EIV - Proposition 20 - scolie


Personne donc n’omet d’appéter ce qui lui est utile ou de conserver son être, sinon vaincu par des causes extérieures et contraires à sa nature. Ce n’est jamais, dis-je, par une nécessité de sa nature, c’est toujours contraint par des causes extérieures qu’on a la nourriture en aversion ou qu’on se donne la mort, ce qui peut arriver de beaucoup de manières ; l’un se tue, en effet, contraint par un autre qui lui retourne la main, munie par chance d’un glaive, et le contraint à diriger ce glaive vers son propre cœur ; ou encore on est, comme Sénèque, contraint par l’ordre d’un tyran de s’ouvrir les veines, c’est-à-dire qu’on désire éviter un mal plus grand par un moindre, ou, enfin, c’est par des causes extérieures ignorées disposant l’imagination et affectant le Corps de telle sorte qu’à sa nature se substitue une nature nouvelle contraire et dont l’idée ne peut être dans l’Âme (Prop. 10, p. III). Mais que l’homme s’efforce par la nécessité de sa nature à ne pas exister, ou à changer de forme, cela est aussi impossible qu’il est impossible que quelque chose soit fait de rien, comme un peu de réflexion permet à chacun de le voir. [*]
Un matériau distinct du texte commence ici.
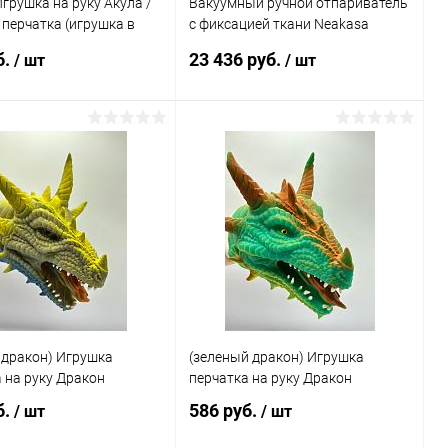
Игрушка на руку Акула /
Вакуумный ручной отпариватель
перчатка (игрушка в
с фиксацией ткани Neakasa
Magic
б.
23 436 руб.
/ шт
/ шт
Подписаться
Подписаться
ь в 1 клик
Сравнение
Купить в 1 клик
Сравнение
ранное
Недоступно
В избранное
Недоступно
 дракон) Игрушка
(зеленый дракон) Игрушка
 на руку Дракон
перчатка на руку Дракон
б.
586 руб.
/ шт
/ шт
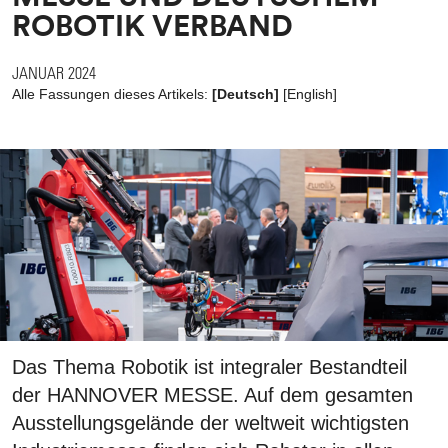
ROBOTIK VERBAND
JANUAR 2024
Alle Fassungen dieses Artikels:
[Deutsch]
[
English
]
Das Thema Robotik ist integraler Bestandteil
der HANNOVER MESSE. Auf dem gesamten
Ausstellungsgelände der weltweit wichtigsten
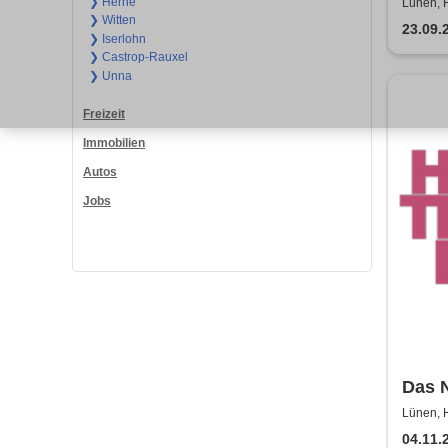
❯ Herne
Lünen, H
❯ Witten
23.09.
❯ Iserlohn
❯ Castrop-Rauxel
❯ Unna
Freizeit
Immobilien
Autos
Jobs
Das N
Thea
Lünen, H
04.11.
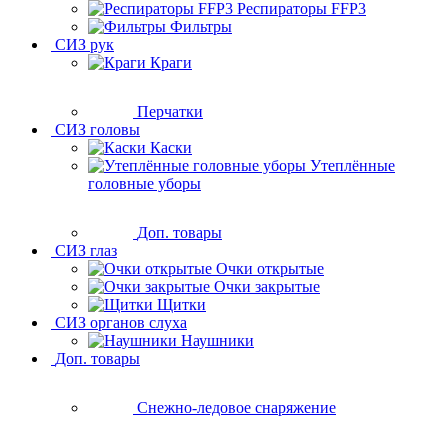
Респираторы FFP3
Фильтры
СИЗ рук
Краги
Перчатки
СИЗ головы
Каски
Утеплённые
головные уборы
Доп. товары
СИЗ глаз
Очки открытые
Очки закрытые
Щитки
СИЗ органов слуха
Наушники
Доп. товары
Снежно-ледовое снаряжение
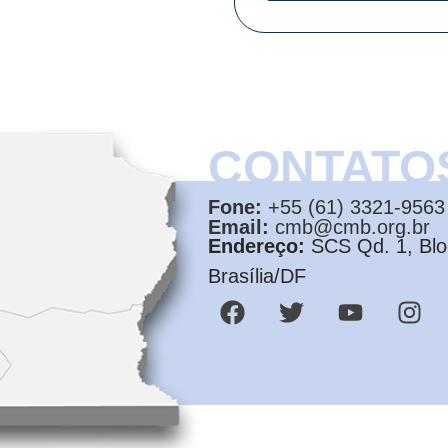
CONTATO
Fone:
+55 (61) 3321-9563
Email:
cmb@cmb.org.br
Endereço:
SCS Qd. 1, Bloc
Brasília/DF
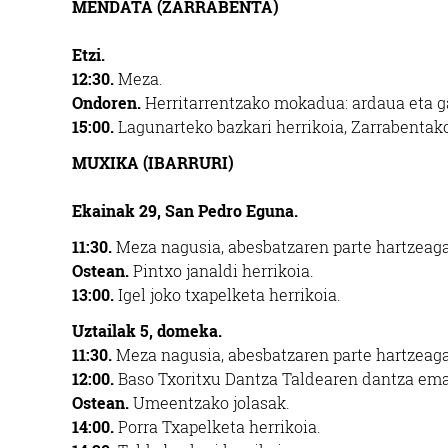
MENDATA (ZARRABENTA)
Etzi.
12:30.
Meza.
Ondoren.
Herritarrentzako mokadua: ardaua eta ga
15:00.
Lagunarteko bazkari herrikoia, Zarrabentak
MUXIKA (IBARRURI)
Ekainak 29,
San Pedro Eguna.
11:30.
Meza nagusia,
abesbatzaren parte
hartzeaga
Ostean.
Pintxo janaldi herrikoia.
13:00.
Igel joko txapelketa herrikoia.
Uztailak 5, domeka.
11:30.
Meza nagusia,
abesbatzaren parte hartzeaga
12:00.
Baso Txoritxu Dantza Taldearen dantza
ema
Ostean.
Umeentzako jolasak.
14:00.
Porra Txapelketa
herrikoia.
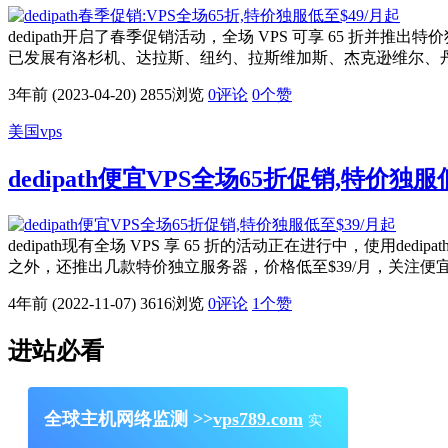
dedipath开启了春季促销活动，全场 VPS 可享 65 折并推出
已发展有洛杉机、达拉斯、纽约、拉斯维加斯、杰克逊维尔、丹佛
3年前 (2023-04-20)
2855浏览
0评论
0
个赞
美国vps
dedipath便宜VPS全场65折促销,特价独服
dedipath现有全场 VPS 享 65 折的活动正在进行中，使用
之外，还推出几款特价独立服务器，价格低至$39/月，关注便宜 v
4年前 (2022-11-07)
3616浏览
0评论
1
个赞
进站必看
全球主机网络监测 >>
vps789.com
实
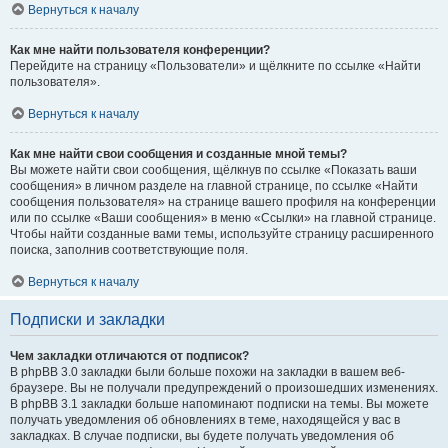
Вернуться к началу
Как мне найти пользователя конференции?
Перейдите на страницу «Пользователи» и щёлкните по ссылке «Найти
пользователя».
Вернуться к началу
Как мне найти свои сообщения и созданные мной темы?
Вы можете найти свои сообщения, щёлкнув по ссылке «Показать ваши
сообщения» в личном разделе на главной странице, по ссылке «Найти
сообщения пользователя» на странице вашего профиля на конференции
или по ссылке «Ваши сообщения» в меню «Ссылки» на главной странице.
Чтобы найти созданные вами темы, используйте страницу расширенного
поиска, заполнив соответствующие поля.
Вернуться к началу
Подписки и закладки
Чем закладки отличаются от подписок?
В phpBB 3.0 закладки были больше похожи на закладки в вашем веб-
браузере. Вы не получали предупреждений о произошедших изменениях.
В phpBB 3.1 закладки больше напоминают подписки на темы. Вы можете
получать уведомления об обновлениях в теме, находящейся у вас в
закладках. В случае подписки, вы будете получать уведомления об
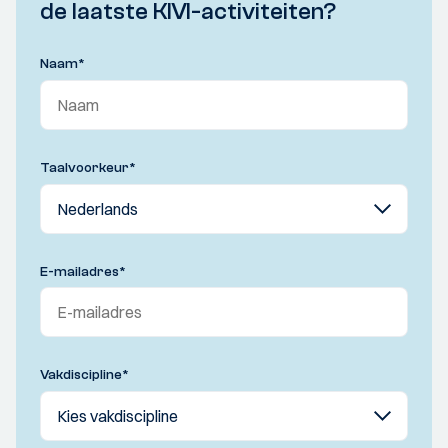
de laatste KIVI-activiteiten?
Naam
*
Taalvoorkeur
*
E-mailadres
*
Vakdiscipline
*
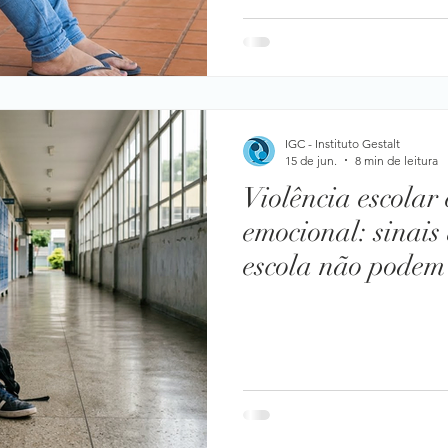
IGC - Instituto Gestalt
15 de jun.
8 min de leitura
Violência escolar
emocional: sinais 
escola não podem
Nemo igitur nisi a causis externis et suæ naturæ contrariis victus suum utile appetere sive suum esse conservare negligit. Nemo inquam ex necessitate suæ naturæ sed a causis externis coactus alimenta aversatur vel se ipsum interficit, quod multis modis fieri potest nempe interficit aliquis se ipsum coactus ab alio qui ejus dexteram qua ensem casu prehenderat, contorquet et cogit versus cor ipsum gladium dirigere vel quod ex mandato tyranni ut Seneca cogatur venas aperire suas hoc est majus malum minore vitare cupiat vel denique ex eo quod causæ latentes externæ ejus imaginationem ita disponunt et corpus ita afficiunt ut id aliam naturam priori contrariam induat et cujus idea in mente dari nequit (per propositionem 10 partis III). At quod homo ex necessitate suæ naturæ conetur non existere vel in aliam formam mutari, tam est impossibile quam quod ex nihilo aliquid fiat, ut unusquisque mediocri meditatione videre potest.

[*(Saisset :) Personne ne cesse donc de désirer ce qui lui est utile et ne néglige la conservation de son être que vaincu par les causes extérieures qui sont contraires à sa nature. Personne n’est donc déterminé par la nécessite de sa nature, mais seulement par les causes extérieures, à se priver d’aliments, ou à se donner lui-même la mort. Ainsi, celui qui tire par hasard son épée et à qui un autre saisit la main en le forçant de se frapper lui-même au coeur, celui-là se tue parce qu’il y est contraint par une cause étrangère. Il en est de même d’un homme que l’ordre d’un tyran force à s’ouvrir les veines, comme Sénèque, afin d’éviter un mal plus grand. Enfin, il peut arriver que des causes extérieures cachées disposent l’imagination d’une personne et affectent son corps de telle façon que ce corps revête une autre nature contraire à celle qu’il avait d’abord, et dont l’idée ne peut exister dans l’âme (par la Propos. 10, part. 3). Mais que l’homme fasse effort par la nécessité de sa nature pour ne pas exister ou pour changer d’essence, cela est aussi impossible que la formation d’une chose qui viendrait de rien ; et il suffit d’une médiocre attention pour s’en convaincre.